It occurs to me that there might be outposts of resistance lurking in the hinterlands that have yet to reap the many rewards available from test case automation.

As I list the many benefits of test automation, you may start to wonder if I’m going to claim that it also trims 20 lbs from your waistline and restores hair loss. Not exactly, although it might keep you from tearing out your hair, so maybe there’s something to that after all.

But seriously, the benefits are there. How about fewer customer-reported bugs, expanded test coverage, increased productivity and lab usage, reduced operating costs, shorter test cycles, and more. Let’s look at some hard numbers:

  • A lab I visited recently was testing their 10Gig MPLS architecture for approximately 20 different test cases. Test automation freed up 3.5 engineers to add more test cases and expand test coverage.
  • Another lab was testing RP switchover convergence. We found that it took 35-45 minutes to run a single test case. With more than 20 iterations for each test, one test could take an entire work day with an engineer babysitting it to keep it going. The test was automated to eliminate the need for user interaction. This change produced a 40% productively gain – nearly half a person’s daily activity recovered by automating a single test suite.

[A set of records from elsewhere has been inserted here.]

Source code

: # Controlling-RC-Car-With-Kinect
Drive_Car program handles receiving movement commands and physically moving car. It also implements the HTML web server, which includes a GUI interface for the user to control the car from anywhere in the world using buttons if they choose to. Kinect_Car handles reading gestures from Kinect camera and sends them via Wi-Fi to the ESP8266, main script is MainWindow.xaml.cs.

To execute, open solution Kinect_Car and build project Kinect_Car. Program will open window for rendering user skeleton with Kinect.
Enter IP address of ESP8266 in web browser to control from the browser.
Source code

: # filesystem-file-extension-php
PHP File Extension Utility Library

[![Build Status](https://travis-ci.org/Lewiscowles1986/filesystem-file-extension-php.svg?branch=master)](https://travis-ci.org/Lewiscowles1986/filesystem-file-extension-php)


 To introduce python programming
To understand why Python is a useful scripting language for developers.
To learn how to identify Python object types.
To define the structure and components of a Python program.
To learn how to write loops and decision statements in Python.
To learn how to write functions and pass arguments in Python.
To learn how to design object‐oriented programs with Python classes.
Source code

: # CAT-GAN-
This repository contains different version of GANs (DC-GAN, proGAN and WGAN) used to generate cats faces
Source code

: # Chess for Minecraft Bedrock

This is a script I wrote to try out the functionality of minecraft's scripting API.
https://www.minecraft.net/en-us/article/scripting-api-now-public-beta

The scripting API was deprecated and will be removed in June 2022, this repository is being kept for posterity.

This is huge! Can you think of any one single thing you can do that will increase your productivity by 40%? Personal organizer? No. Time management? No. Multitasking? No. Meditation? No. Cloning? Maybe.
Now you see why I call it the gift that keeps on giving. From now on, every time they run that test, they’re saving a boatload of time and money based on a one-time investment. It gives me a warm fuzzy just thinking about it.

One of the real values of scripting is to increase test realism. Scripting means you can precisely control the test environment during execution to recreate the dynamic behavior of a real network. And of course, the more realistic the test, the more meaningful the result.

Which is the point, after all. You want to know your system can handle the real world. It’s not useful to know that it passes all the tests in an artificially favorable environment built with fixed stimuli and static topologies, and then ship it or deploy it and have your customers find the problems for you!

Now that you’re ready to join the club, let me give you a tour of what’s out there and what to watch out for.

Scripting. You write a program, usually in Tcl, to configure the test equipment and the system under test and then to start the test.

  • Pros: If the API is robust, you have more control over the test than you would running it from the GUI.
  • Cons: Must learn a scripting language.
  • What to look for: A test system that allow changes to the configuration during test execution, so that a realistic test can be created.

GUI-to-script. You configure a test with the test system GUI, then save the configuration as a script which may (good) or may not (bad) be modified to customize the test.

  • Pros: No need to learn scripting, especially if you’re not customizing.
  • Cons: Configuring through the GUI can be time-consuming. Unless you learn scripting, the tests will be of limited use, basically configure and go.
  • What to look for: Support for script-to-GUI, useful for troubleshooting configuration issues after tweaking a script.

GUI-based automation editor. You create automation by dragging and dropping commands into a visual command editor, popping up windows to configure parameters.

  • Pros: Create sophisticated, realistic tests without learning a scripting language.
  • Cons: None.
  • What to look for: Tight integration between GUI commands and API commands, so that automation created in one interface can be used in the other.

So, pop on that lab coat and start automating those test cases. Your boss and your bottom line will love you for it.